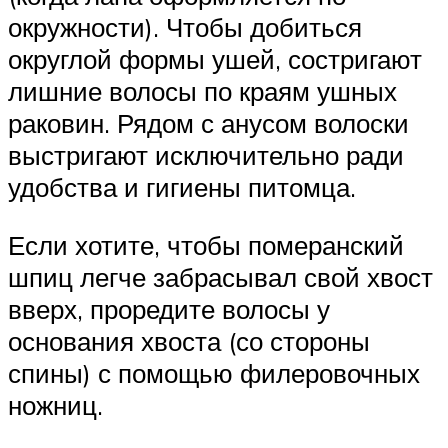
окружности). Чтобы добиться
округлой формы ушей, состригают
лишние волосы по краям ушных
раковин. Рядом с анусом волоски
выстригают исключительно ради
удобства и гигиены питомца.
Если хотите, чтобы померанский
шпиц легче забрасывал свой хвост
вверх, проредите волосы у
основания хвоста (со стороны
спины) с помощью филеровочных
ножниц.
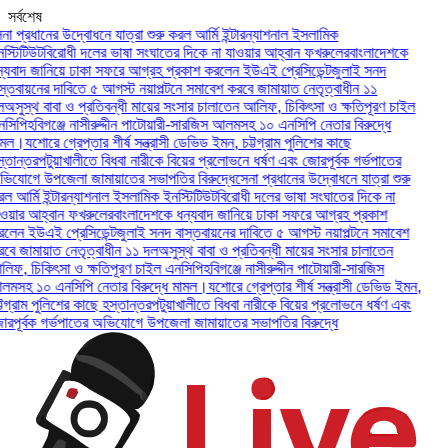
সর্বশেষ
প্রধানের উদ্বোধনে যাত্রা শুরু করল আর্মি ইন্টারন্যাশনাল ইসলামিক
িটিউট
বিরোধী দলের ভাষা সংঘাতের দিকে না যাওয়ার আহ্বান ফখরুলের
বাংলাদেশকে
বাদ জানিয়ে ঢাকা সফরে আগ্রহ প্রকাশ করলেন ইউএই প্রেসিডেন্ট
জুলাই সনদ
বায়নের দাবিতে ৫ আগস্ট নয়াপল্টনে সমাবেশ করবে জামায়াত নেতৃত্বাধীন ১১
ুস্থ বাবা ও প্রতিবন্ধী মায়ের সংসার চালাতেন আলিফ, চিকিৎসা ও ক্ষতিপূরণ চাইল
পি
হবিগঞ্জে নাসীরুদ্দীন পাটোয়ারী-সারজিস আলমসহ ১০ এনসিপি নেতার বিরুদ্ধে
ল।
যশোরে গ্রেপ্তার শীর্ষ সন্ত্রাসী ডেভিড ইমন, চট্টগ্রাম পুলিশের কাছে
ন্তর
পটুয়াখালীতে বিধবা নারীকে বিয়ের প্রলোভনে ধর্ষণ এবং জোরপূর্বক গর্ভপাতের
োগে উপজেলা জামায়াতের সভাপতির বিরুদ্ধে
সেনা প্রধানের উদ্বোধনে যাত্রা শুরু
র্মি ইন্টারন্যাশনাল ইসলামিক ইনস্টিটিউট
বিরোধী দলের ভাষা সংঘাতের দিকে না
ার আহ্বান ফখরুলের
বাংলাদেশকে ধন্যবাদ জানিয়ে ঢাকা সফরে আগ্রহ প্রকাশ
ন ইউএই প্রেসিডেন্ট
জুলাই সনদ বাস্তবায়নের দাবিতে ৫ আগস্ট নয়াপল্টনে সমাবেশ
 জামায়াত নেতৃত্বাধীন ১১ দল
অসুস্থ বাবা ও প্রতিবন্ধী মায়ের সংসার চালাতেন
, চিকিৎসা ও ক্ষতিপূরণ চাইল এনসিপি
হবিগঞ্জে নাসীরুদ্দীন পাটোয়ারী-সারজিস
হ ১০ এনসিপি নেতার বিরুদ্ধে মামল।
যশোরে গ্রেপ্তার শীর্ষ সন্ত্রাসী ডেভিড ইমন,
্রাম পুলিশের কাছে হস্তান্তর
পটুয়াখালীতে বিধবা নারীকে বিয়ের প্রলোভনে ধর্ষণ এবং
ূর্বক গর্ভপাতের অভিযোগে উপজেলা জামায়াতের সভাপতির বিরুদ্ধে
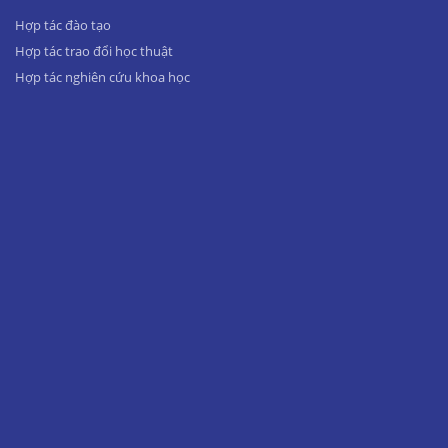
Hợp tác đào tạo
Hợp tác trao đổi học thuật
Hợp tác nghiên cứu khoa học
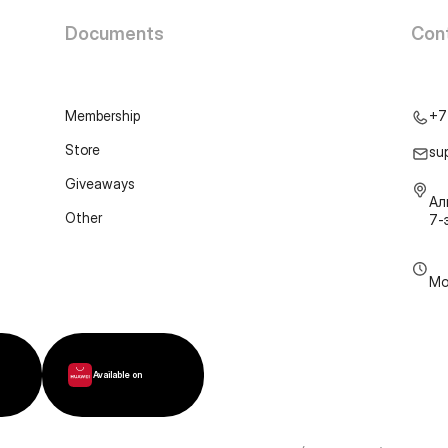
Documents
Con
Membership
+7
Store
su
Giveaways
Ал
Other
7-
Mo
Available on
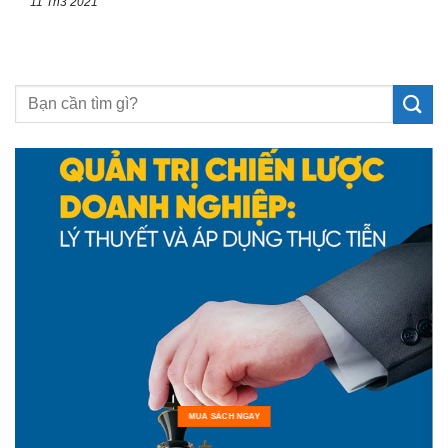
11 Th3 2021
MUA SÁCH NGAY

────────

Say how many lines in the records contain the string "волосы". No other text is needed.

2